### What you are asked to do
Only certain lines below are wanted: those starting at the line containing "Image 5: 3.5" and ending at the line containing "Applied as edit 1. Looks left: 2.", both included, each retyped exactly.

### Data provided
—————

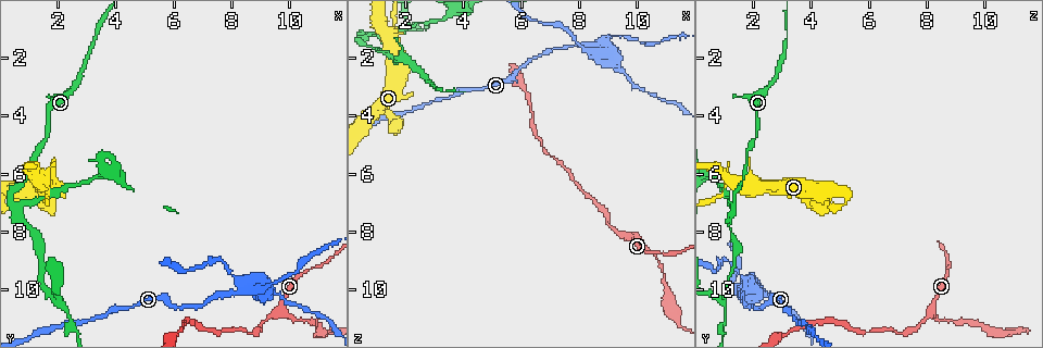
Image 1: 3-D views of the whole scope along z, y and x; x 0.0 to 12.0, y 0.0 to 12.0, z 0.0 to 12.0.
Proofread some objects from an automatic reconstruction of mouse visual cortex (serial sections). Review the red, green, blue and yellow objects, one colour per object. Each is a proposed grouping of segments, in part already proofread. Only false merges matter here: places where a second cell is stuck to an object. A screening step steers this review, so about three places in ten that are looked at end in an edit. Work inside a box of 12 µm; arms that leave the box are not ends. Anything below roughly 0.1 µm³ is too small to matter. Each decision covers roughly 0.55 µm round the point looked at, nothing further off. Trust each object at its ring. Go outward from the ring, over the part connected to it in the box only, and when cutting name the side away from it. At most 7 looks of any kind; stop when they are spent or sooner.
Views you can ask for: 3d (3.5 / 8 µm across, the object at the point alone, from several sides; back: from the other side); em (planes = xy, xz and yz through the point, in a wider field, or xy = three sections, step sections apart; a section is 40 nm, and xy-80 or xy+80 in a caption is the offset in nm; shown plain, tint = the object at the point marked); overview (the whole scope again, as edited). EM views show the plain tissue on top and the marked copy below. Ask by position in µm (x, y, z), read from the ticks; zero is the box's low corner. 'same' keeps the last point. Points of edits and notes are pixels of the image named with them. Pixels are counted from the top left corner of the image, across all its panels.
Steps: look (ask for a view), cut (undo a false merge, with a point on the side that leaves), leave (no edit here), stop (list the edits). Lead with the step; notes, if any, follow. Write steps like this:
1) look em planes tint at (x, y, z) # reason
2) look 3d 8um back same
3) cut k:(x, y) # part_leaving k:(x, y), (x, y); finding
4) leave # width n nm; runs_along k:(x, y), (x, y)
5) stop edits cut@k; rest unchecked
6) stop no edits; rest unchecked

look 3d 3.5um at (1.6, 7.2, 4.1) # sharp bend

—————

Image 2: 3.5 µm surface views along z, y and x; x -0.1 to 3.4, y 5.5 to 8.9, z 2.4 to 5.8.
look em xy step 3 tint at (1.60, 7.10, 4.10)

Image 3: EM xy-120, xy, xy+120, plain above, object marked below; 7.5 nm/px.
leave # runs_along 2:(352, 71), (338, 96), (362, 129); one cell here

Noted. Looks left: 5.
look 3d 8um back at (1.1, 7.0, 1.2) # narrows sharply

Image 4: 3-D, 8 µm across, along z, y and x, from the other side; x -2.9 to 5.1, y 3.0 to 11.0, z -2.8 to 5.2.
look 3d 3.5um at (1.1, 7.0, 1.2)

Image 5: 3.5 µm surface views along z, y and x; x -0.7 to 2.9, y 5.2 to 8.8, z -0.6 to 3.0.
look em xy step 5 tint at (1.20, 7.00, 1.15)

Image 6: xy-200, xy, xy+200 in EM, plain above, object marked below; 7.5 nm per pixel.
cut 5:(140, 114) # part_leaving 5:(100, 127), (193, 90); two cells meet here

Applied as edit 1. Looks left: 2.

—————

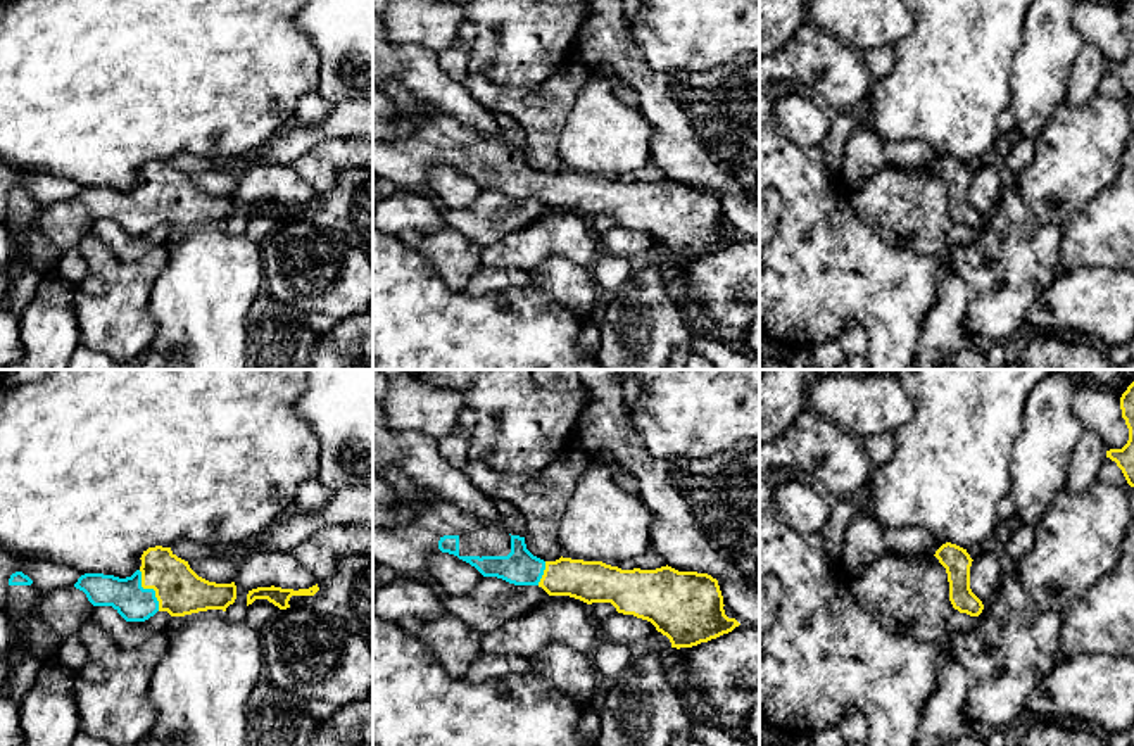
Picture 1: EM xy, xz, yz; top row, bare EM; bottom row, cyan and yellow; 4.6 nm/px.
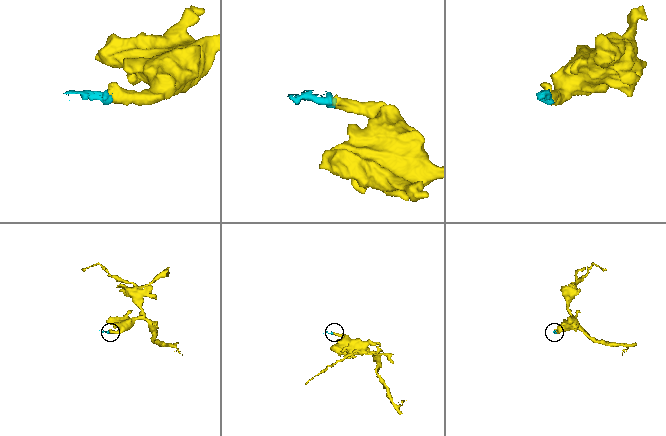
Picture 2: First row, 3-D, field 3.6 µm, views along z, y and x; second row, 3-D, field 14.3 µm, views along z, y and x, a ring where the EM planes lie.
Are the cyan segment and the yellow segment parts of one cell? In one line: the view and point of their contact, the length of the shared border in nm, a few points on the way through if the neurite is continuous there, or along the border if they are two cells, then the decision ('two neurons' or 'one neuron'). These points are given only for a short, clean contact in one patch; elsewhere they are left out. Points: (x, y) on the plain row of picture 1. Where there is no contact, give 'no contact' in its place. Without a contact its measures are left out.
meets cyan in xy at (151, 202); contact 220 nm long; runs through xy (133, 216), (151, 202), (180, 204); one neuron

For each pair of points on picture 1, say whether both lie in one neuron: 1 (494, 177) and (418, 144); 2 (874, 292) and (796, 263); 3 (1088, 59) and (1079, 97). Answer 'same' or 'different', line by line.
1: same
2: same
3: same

—————

### Solution to this problem
Image 5: 3.5 µm surface views along z, y and x; x -0.7 to 2.9, y 5.2 to 8.8, z -0.6 to 3.0.
look em xy step 5 tint at (1.20, 7.00, 1.15)

Image 6: xy-200, xy, xy+200 in EM, plain above, object marked below; 7.5 nm per pixel.
cut 5:(140, 114) # part_leaving 5:(100, 127), (193, 90); two cells meet here

Applied as edit 1. Looks left: 2.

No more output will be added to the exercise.